Stored dataset items:
════
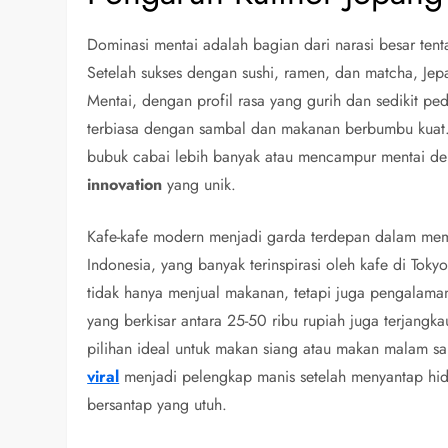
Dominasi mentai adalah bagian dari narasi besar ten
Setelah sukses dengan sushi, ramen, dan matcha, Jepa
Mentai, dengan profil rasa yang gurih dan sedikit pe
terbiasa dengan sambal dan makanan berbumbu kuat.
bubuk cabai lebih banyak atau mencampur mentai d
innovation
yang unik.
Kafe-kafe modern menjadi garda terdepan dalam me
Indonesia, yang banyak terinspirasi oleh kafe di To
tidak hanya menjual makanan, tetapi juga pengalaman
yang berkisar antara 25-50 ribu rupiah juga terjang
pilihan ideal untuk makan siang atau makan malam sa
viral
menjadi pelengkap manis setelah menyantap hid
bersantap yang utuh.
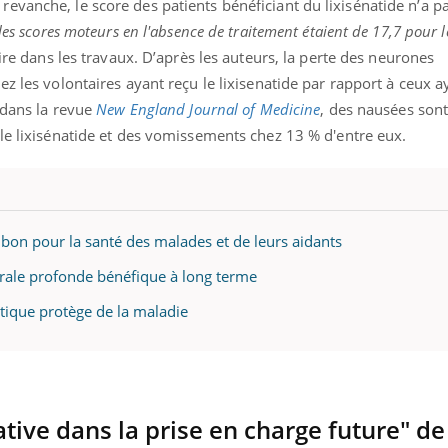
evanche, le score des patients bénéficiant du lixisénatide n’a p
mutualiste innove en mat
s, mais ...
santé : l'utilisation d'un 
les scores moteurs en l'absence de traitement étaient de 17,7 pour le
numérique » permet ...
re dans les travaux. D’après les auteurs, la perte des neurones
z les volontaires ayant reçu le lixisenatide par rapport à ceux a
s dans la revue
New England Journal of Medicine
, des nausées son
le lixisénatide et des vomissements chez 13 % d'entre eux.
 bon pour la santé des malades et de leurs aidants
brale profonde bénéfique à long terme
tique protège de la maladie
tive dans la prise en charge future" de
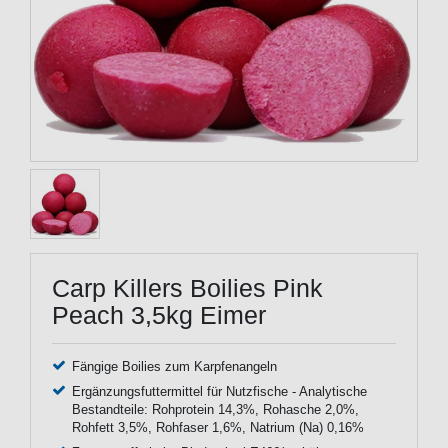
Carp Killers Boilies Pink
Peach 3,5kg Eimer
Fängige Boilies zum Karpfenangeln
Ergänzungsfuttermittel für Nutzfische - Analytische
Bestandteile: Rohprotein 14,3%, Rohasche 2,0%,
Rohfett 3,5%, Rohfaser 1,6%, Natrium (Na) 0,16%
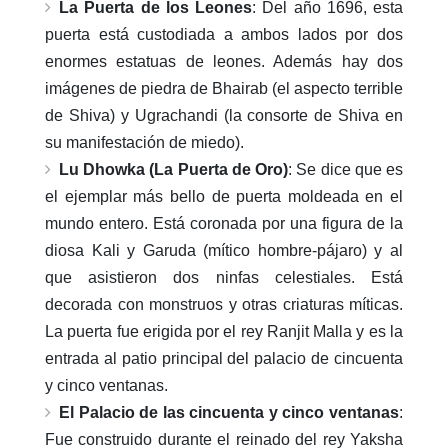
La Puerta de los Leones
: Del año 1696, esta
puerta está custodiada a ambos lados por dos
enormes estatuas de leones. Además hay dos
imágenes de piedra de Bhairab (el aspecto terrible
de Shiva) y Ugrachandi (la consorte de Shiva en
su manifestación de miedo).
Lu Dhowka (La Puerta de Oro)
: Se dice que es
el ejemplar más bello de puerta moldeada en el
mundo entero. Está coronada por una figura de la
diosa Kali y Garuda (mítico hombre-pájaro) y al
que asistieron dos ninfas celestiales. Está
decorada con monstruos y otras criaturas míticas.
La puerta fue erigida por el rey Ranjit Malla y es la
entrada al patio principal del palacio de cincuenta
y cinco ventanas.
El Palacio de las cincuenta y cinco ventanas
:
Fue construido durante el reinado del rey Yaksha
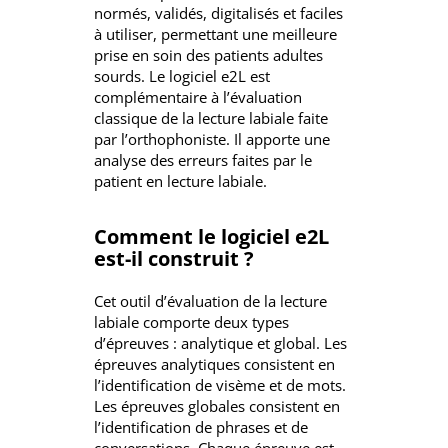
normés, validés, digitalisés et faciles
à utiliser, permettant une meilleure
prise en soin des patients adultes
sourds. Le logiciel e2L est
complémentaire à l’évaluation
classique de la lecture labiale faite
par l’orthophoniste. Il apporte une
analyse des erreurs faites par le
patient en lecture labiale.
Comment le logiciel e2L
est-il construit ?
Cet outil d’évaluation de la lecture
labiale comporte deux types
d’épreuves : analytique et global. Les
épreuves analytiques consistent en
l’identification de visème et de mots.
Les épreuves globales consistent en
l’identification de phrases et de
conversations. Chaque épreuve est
════
* [Exercise instructions] Copy exactly. The range runs from the line containing "labiale comporte deux types" through the last line of the data.

* [Problem solution]
labiale comporte deux types
d’épreuves : analytique et global. Les
épreuves analytiques consistent en
l’identification de visème et de mots.
Les épreuves globales consistent en
l’identification de phrases et de
conversations. Chaque épreuve est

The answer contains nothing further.